PNHQ Advisory Officer Leonie Smiley, who successfully led a project to design, create, trial, and deploy an operational hijab in New Zealand Police, was recognised with a Highly Commended Award in the Most Outstanding Female Administrator category.
Counties Manukau initiative Te Wānanga Mana Wāhine was recognised for changing the narrative for wahine Māori in the district, receiving a Highly Commended Award in the Excellence in Law Enforcement for Women Initiative category.
More details of New Zealand's award recipients
Teressa (Karen) Poutai-Struginski - Audrey Fagan Memorial Award
Karen is the driving force behind the Police Youth Development Programme (YDP) which was established to work intensively with families of young people who are offending or at risk of offending. Karen is incredible at breaking down barriers between Police and communities. She has worked tirelessly over many years to improve outcomes for all women she works with.
Assistant Commissioner Sandra Venables – Bev Lawson Memorial Award
Sandra Venables was the first female Eastern District Commander and also the first female constabulary Assistant Commissioner. She has a deep commitment to supporting Māori, Pacific and ethnic women to thrive in police. She proactively identifies opportunities for women to develop their skills and abilities and enables women to support one another by creating a culture of trust, mutual respect, and inclusion.
Detective Katherine Taylor - Highly Commended in the Bev Lawson Award
Kate is recognised for her outstanding leadership as a Gang Liaison Officer. She is widely acknowledged for her skill, empathy, and innovation.
Superintendent Mel Aitken - Most Outstanding Female Leader Award
Mel Aitken is truly dedicated to improving the safety and wellness of people. Since 2018, she has led the redesign of New Zealand Police’s approach to health and safety services, creating the Safer People workgroup and associated structure. Mel displays her commitment to achieving organisational goals and leading people in a way that supports, enables and gives them confidence to perform at their full potential.
Police Employee Leonie Smiley - Highly Commended in the Most Outstanding Female Administrator Award
Leonie Smiley is recognised for her innovative, intelligent, and pragmatic approach.
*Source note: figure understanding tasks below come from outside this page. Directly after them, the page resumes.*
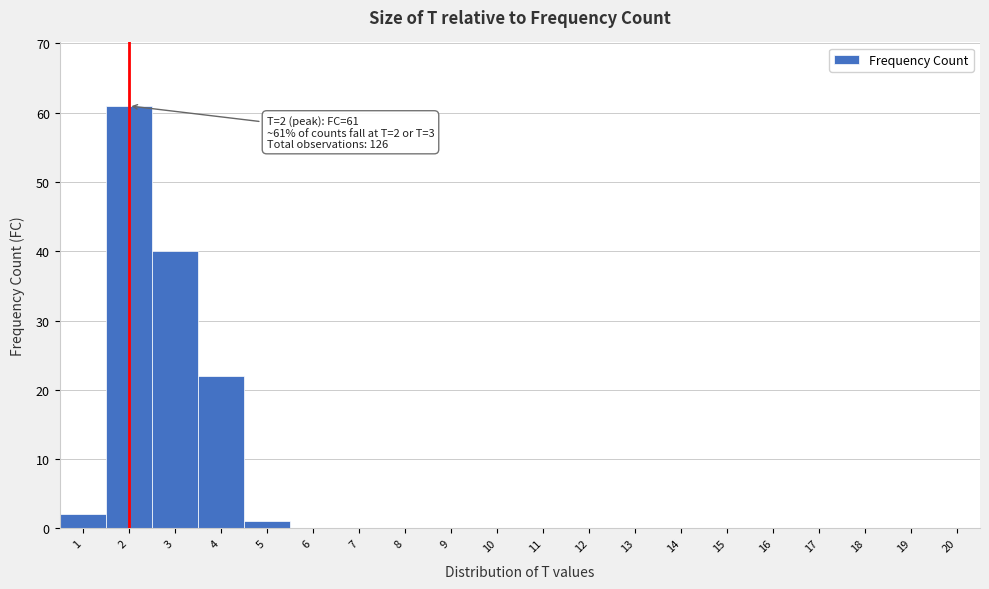

Which range on the x-axis has the tallest bar?

1.5 to 2.5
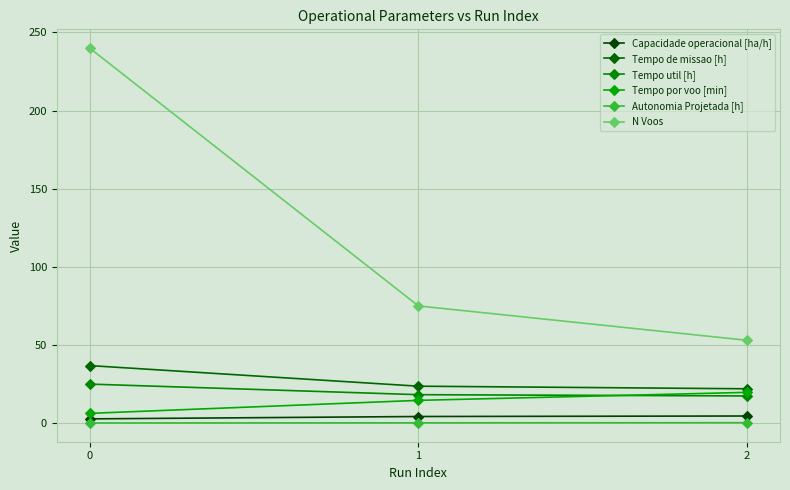

Where is Tempo util [h] nearest to the value 21?

1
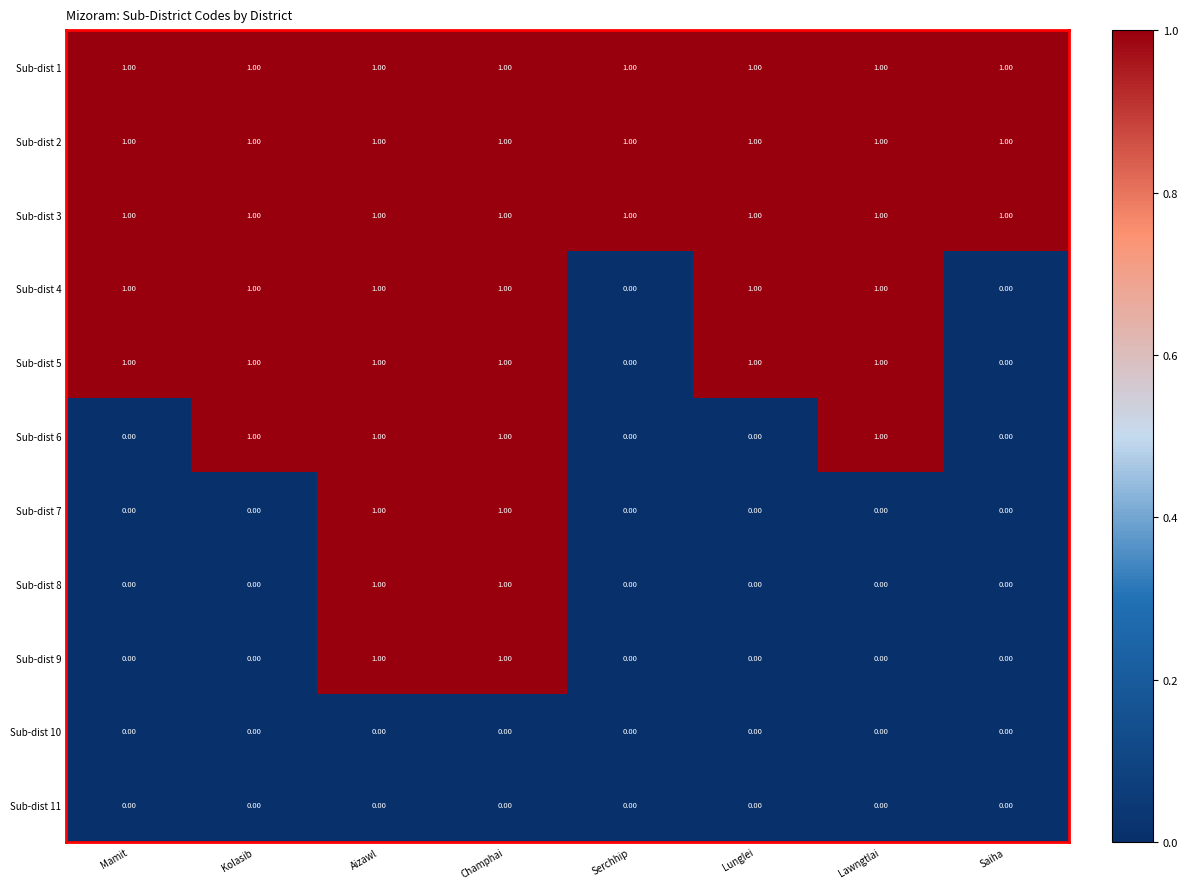

What is the total value across all series at Mamit?

5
She has successfully led a project to design, create, trial, and deploy an operational hijab in New Zealand Police.
Te Wānanga Mana Wāhine – Highly Commended in the Excellence in Law Enforcement for Women Initiative Award
This Counties Manukau initiative is recognised for truly disrupting the status quo and changing the narrative for wahine Māori in the Manukau district. Women now have the opportunity to engage with a Marae-based supported resolution pathway. The individuals recognised with this award are Whaea Hineamaru Ropati and Georgette Falvell from Papatuanuku Kokiri Marae, Whaea Cruchanan Mciver and Verina Kingsley-Jones from Maori Women’s Welfare League and Constables Katie Perkins and Joanna Steedman from the Counties Manukau Supported Resolutions Team and Sergeant Susan (Huhana) Epiha.